Text:
= = = = =

LeetCode 935: Knight Dialer

Problem Restatement

We place a chess knight on a phone keypad.

The keypad is arranged like this:

1 2 3
4 5 6
7 8 9
  0

The knight moves in the same L-shape as in chess.

We may start on any digit from 0 to 9.

Each time the knight lands on a digit, that digit is pressed.

Given an integer n, return how many distinct phone numbers of length n can be dialed.

Since the answer can be large, return it modulo:

10**9 + 7

The official statement asks for the number of length n phone numbers that can be dialed by starting on any digit and making n - 1 valid knight jumps.

Input and Output

Function shape:

class Solution:
    def knightDialer(self, n: int) -> int:
        ...

Examples

Example 1:

n = 1

We can choose any single digit.

There are 10 possible numbers:

0, 1, 2, 3, 4, 5, 6, 7, 8, 9

Answer:

10

Example 2:

n = 2

We choose a starting digit, then make one knight jump.

The valid moves are:

0 -> 4, 6
1 -> 6, 8
2 -> 7, 9
3 -> 4, 8
4 -> 0, 3, 9
5 -> no moves
6 -> 0, 1, 7
7 -> 2, 6
8 -> 1, 3
9 -> 2, 4

There are 20 valid two-digit numbers.

Answer:

20

Example 3:

n = 3

The answer is:

46

These are the standard examples for this problem.

First Thought: Generate All Numbers

A direct approach is to try every possible starting digit and recursively follow every valid knight jump.

For each path of length n, we count one number.

This works for small n.

But the number of paths grows quickly. We do not need to build the actual numbers. We only need to count how many ways end at each digit after each length.

Key Insight

This is dynamic programming on a small graph.

Each digit is a node.

Each valid knight jump is an edge.

Let:

dp[digit]

mean the number of valid numbers of the current length that end at digit.

For length 1, every digit has exactly one way:

dp = [1] * 10

For each next length, we compute a new array.

If we are currently at digit d, then all counts at d can move to every digit in moves[d].

Algorithm

Use this move table:

moves = {
    0: [4, 6],
    1: [6, 8],
    2: [7, 9],
    3: [4, 8],
    4: [0, 3, 9],
    5: [],
    6: [0, 1, 7],
    7: [2, 6],
    8: [1, 3],
    9: [2, 4],
}

Initialize:

dp = [1] * 10

Then repeat n - 1 times:

1. Create next_dp = [0] * 10.

= = = = =

Dataset records:
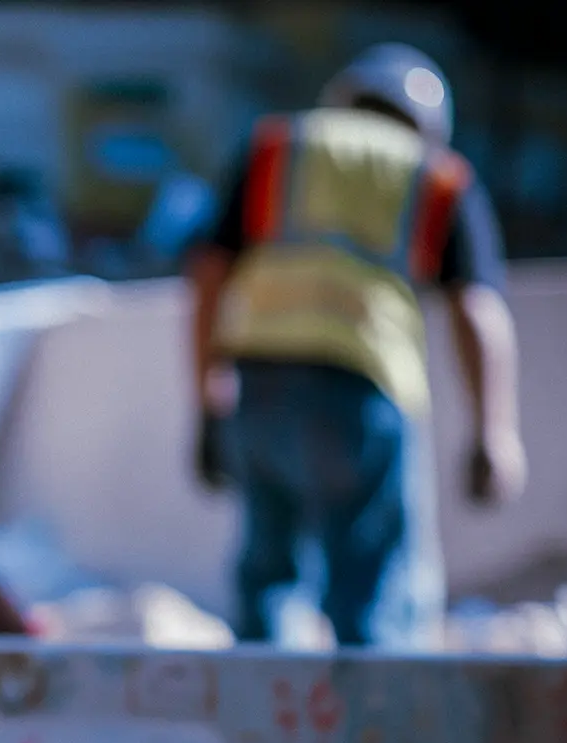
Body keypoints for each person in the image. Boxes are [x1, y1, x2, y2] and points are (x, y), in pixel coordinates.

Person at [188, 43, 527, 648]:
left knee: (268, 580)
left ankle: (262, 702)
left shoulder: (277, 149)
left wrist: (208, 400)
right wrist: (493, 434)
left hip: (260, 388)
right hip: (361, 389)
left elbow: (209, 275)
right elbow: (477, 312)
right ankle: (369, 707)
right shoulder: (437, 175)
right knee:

= = = = =

Your tasks:
1 > According to the Knight Dialer page, which digits can the knight jump to from 4?
2 > Carry on the Knight Dialer page from its last line. Finish the algorithm steps and write the rest of the solution.
The rows were taken from a separate source.

Answers in order:
1 > From 4, the knight can jump to 0, 3, and 9.

2 >
2. For each digit d, distribute dp[d] to every valid next digit.
3. Replace dp with next_dp.

Finally return:

sum(dp) % MOD

Walkthrough

Use:

n = 2

For length 1:

dp = [1, 1, 1, 1, 1, 1, 1, 1, 1, 1]

Each digit is one possible one-digit number.

Now build length 2.

From digit 0, we can go to 4 and 6.

So:

next_dp[4] += 1
next_dp[6] += 1

From digit 1, we can go to 6 and 8.

So:

next_dp[6] += 1
next_dp[8] += 1

After processing all digits, the total number of length 2 numbers is:

20

Correctness

For length 1, dp[digit] = 1 is correct because there is exactly one number of length 1 ending at each digit: the digit itself.

Assume dp[d] correctly stores the number of valid numbers of the current length ending at digit d.

To form a number with one more digit, the knight must jump from the current ending digit d to some valid next digit next_digit.

For each valid move d -> next_digit, every number counted in dp[d] creates one new valid number ending at next_digit.

The algorithm adds exactly those counts into next_dp[next_digit].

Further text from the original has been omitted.